I needed to glue a "twirling clip" into a press-fit pen (Comfort style) and got a glue (CA Medium) smudge on the top of the pen.  Is there an efficient way to do this...  I've tried rubbing alcohol, nail-polish remover with acetone, lighter fluid, with little success.  I'm afraid of soaking the thing in anything as it's now glued to the cap....and so the acrylic pen.

I've scraped it off in the past resulting in scraping off part of the plating...
Any ideas?  
Thanks,
john


----------



## StephenM (Apr 27, 2012)

Try ammonia.  I did a fuming experiment and after I fumed the white oak blanks (with the tubes already glued in), the tubes came right out.


----------



## its_virgil (Apr 27, 2012)

Acetone is the accepted solvent for CA glue. One hint: stop using CA for gluing pen parts into place.

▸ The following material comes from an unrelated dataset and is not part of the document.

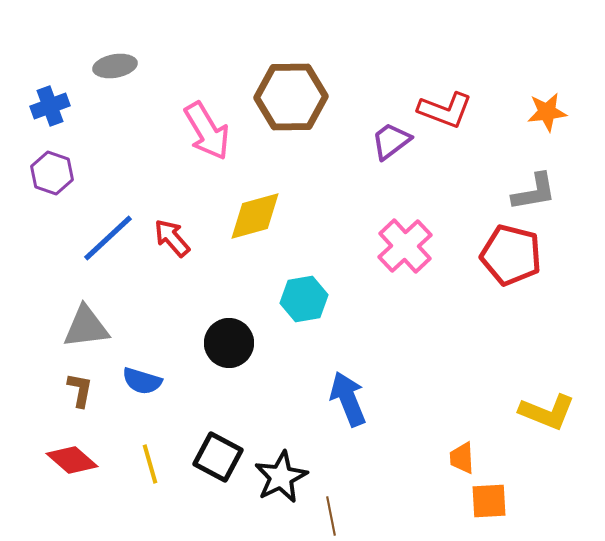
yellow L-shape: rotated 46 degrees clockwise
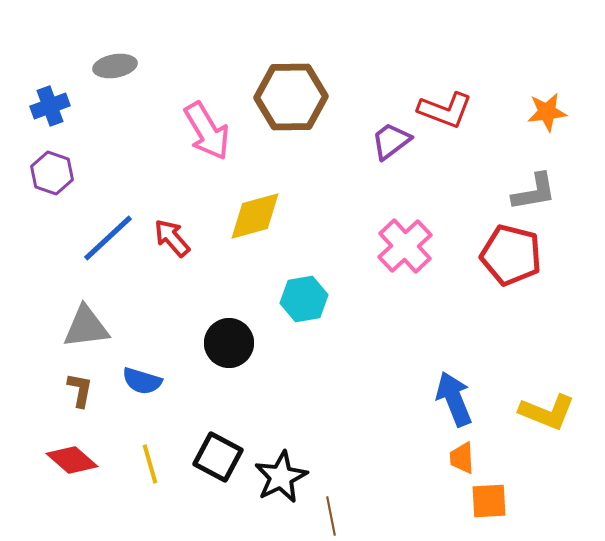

A better choice is red or blue loctite. Another better choice is two part epoxy. Both loctite and epoxy can be wiped off before they dry. Loctite is my choice for gluing pen parts into place.
Do a good turn daily!
Don


----------



## jzerger (Apr 29, 2012)

Thanks for the help!


----------



## nava1uni (Apr 29, 2012)

I have found that the CA remover from Woodcraft will take it off metal without affecting the lacquer finish or plating.  DAMHIKT  It doesn't smell like acetone and doesn't leave any residue like acetone.


----------